EXTRACTED MATERIAL:
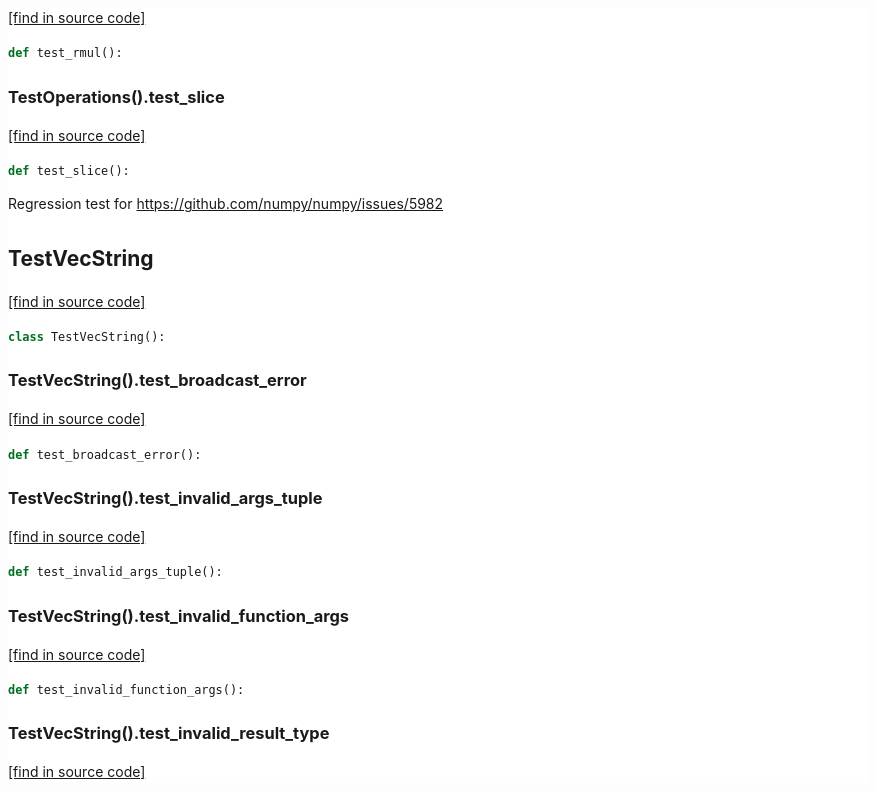 [[find in source code]](..\..\..\..\..\..\..\env\Lib\site-packages\numpy\core\tests\test_defchararray.py#L608)

```python
def test_rmul():
```

### TestOperations().test_slice

[[find in source code]](..\..\..\..\..\..\..\env\Lib\site-packages\numpy\core\tests\test_defchararray.py#L644)

```python
def test_slice():
```

Regression test for https://github.com/numpy/numpy/issues/5982

## TestVecString

[[find in source code]](..\..\..\..\..\..\..\env\Lib\site-packages\numpy\core\tests\test_defchararray.py#L83)

```python
class TestVecString():
```

### TestVecString().test_broadcast_error

[[find in source code]](..\..\..\..\..\..\..\env\Lib\site-packages\numpy\core\tests\test_defchararray.py#L126)

```python
def test_broadcast_error():
```

### TestVecString().test_invalid_args_tuple

[[find in source code]](..\..\..\..\..\..\..\env\Lib\site-packages\numpy\core\tests\test_defchararray.py#L98)

```python
def test_invalid_args_tuple():
```

### TestVecString().test_invalid_function_args

[[find in source code]](..\..\..\..\..\..\..\env\Lib\site-packages\numpy\core\tests\test_defchararray.py#L112)

```python
def test_invalid_function_args():
```

### TestVecString().test_invalid_result_type

[[find in source code]](..\..\..\..\..\..\..\env\Lib\site-packages\numpy\core\tests\test_defchararray.py#L119)
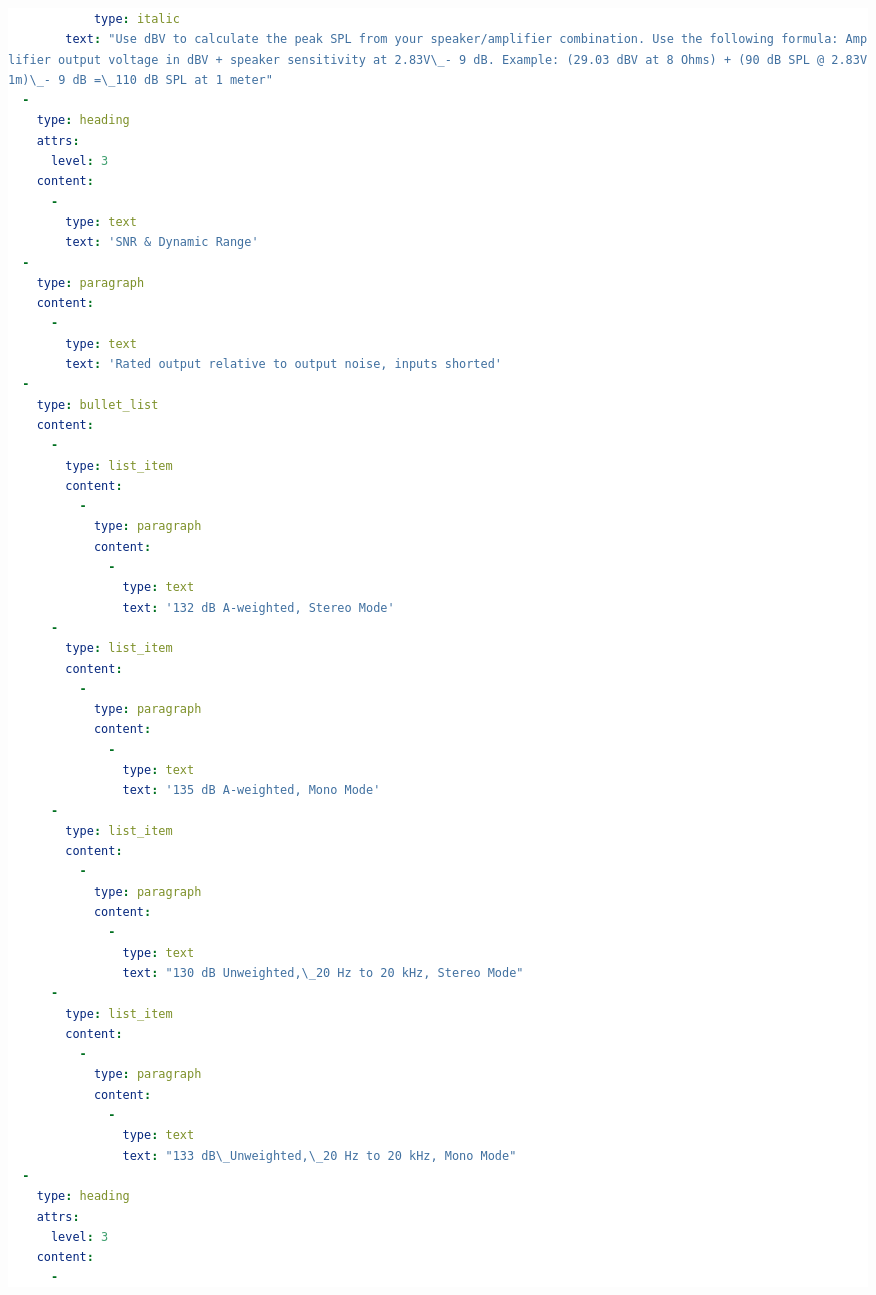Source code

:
 ```yaml
            type: italic
        text: "Use dBV to calculate the peak SPL from your speaker/amplifier combination. Use the following formula: Amplifier output voltage in dBV + speaker sensitivity at 2.83V\_- 9 dB. Example: (29.03 dBV at 8 Ohms) + (90 dB SPL @ 2.83V 1m)\_- 9 dB =\_110 dB SPL at 1 meter"
  -
    type: heading
    attrs:
      level: 3
    content:
      -
        type: text
        text: 'SNR & Dynamic Range'
  -
    type: paragraph
    content:
      -
        type: text
        text: 'Rated output relative to output noise, inputs shorted'
  -
    type: bullet_list
    content:
      -
        type: list_item
        content:
          -
            type: paragraph
            content:
              -
                type: text
                text: '132 dB A-weighted, Stereo Mode'
      -
        type: list_item
        content:
          -
            type: paragraph
            content:
              -
                type: text
                text: '135 dB A-weighted, Mono Mode'
      -
        type: list_item
        content:
          -
            type: paragraph
            content:
              -
                type: text
                text: "130 dB Unweighted,\_20 Hz to 20 kHz, Stereo Mode"
      -
        type: list_item
        content:
          -
            type: paragraph
            content:
              -
                type: text
                text: "133 dB\_Unweighted,\_20 Hz to 20 kHz, Mono Mode"
  -
    type: heading
    attrs:
      level: 3
    content:
      -
```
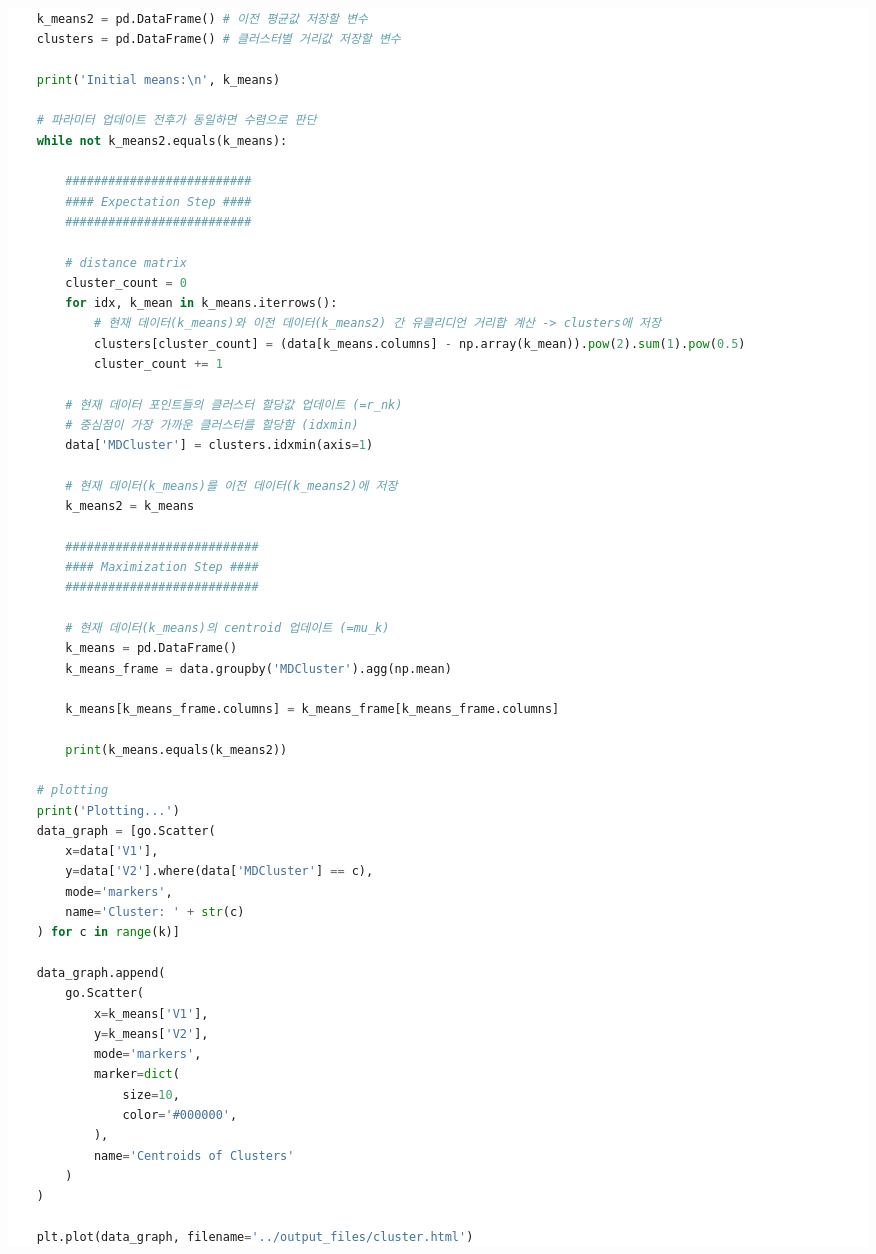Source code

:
 ```python
    k_means2 = pd.DataFrame() # 이전 평균값 저장할 변수
    clusters = pd.DataFrame() # 클러스터별 거리값 저장할 변수
    
    print('Initial means:\n', k_means)

    # 파라미터 업데이트 전후가 동일하면 수렴으로 판단
    while not k_means2.equals(k_means):
				
        ##########################
      	#### Expectation Step ####
        ##########################
        
        # distance matrix
        cluster_count = 0
        for idx, k_mean in k_means.iterrows():
            # 현재 데이터(k_means)와 이전 데이터(k_means2) 간 유클리디언 거리합 계산 -> clusters에 저장
            clusters[cluster_count] = (data[k_means.columns] - np.array(k_mean)).pow(2).sum(1).pow(0.5)
            cluster_count += 1

        # 현재 데이터 포인트들의 클러스터 할당값 업데이트 (=r_nk)
        # 중심점이 가장 가까운 클러스터를 할당함 (idxmin)
        data['MDCluster'] = clusters.idxmin(axis=1)

        # 현재 데이터(k_means)를 이전 데이터(k_means2)에 저장
        k_means2 = k_means
        
        ###########################
        #### Maximization Step ####
        ###########################
        
        # 현재 데이터(k_means)의 centroid 업데이트 (=mu_k)
        k_means = pd.DataFrame()
        k_means_frame = data.groupby('MDCluster').agg(np.mean)

        k_means[k_means_frame.columns] = k_means_frame[k_means_frame.columns]

        print(k_means.equals(k_means2))

    # plotting
    print('Plotting...')
    data_graph = [go.Scatter(
        x=data['V1'],
        y=data['V2'].where(data['MDCluster'] == c),
        mode='markers',
        name='Cluster: ' + str(c)
    ) for c in range(k)]

    data_graph.append(
        go.Scatter(
            x=k_means['V1'],
            y=k_means['V2'],
            mode='markers',
            marker=dict(
                size=10,
                color='#000000',
            ),
            name='Centroids of Clusters'
        )
    )

    plt.plot(data_graph, filename='../output_files/cluster.html')

```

PROBLEM STATEMENT:
Search the data for the string "equals" and copy every line where it appears.

RESULT OF THE TASK:
    while not k_means2.equals(k_means):
        print(k_means.equals(k_means2))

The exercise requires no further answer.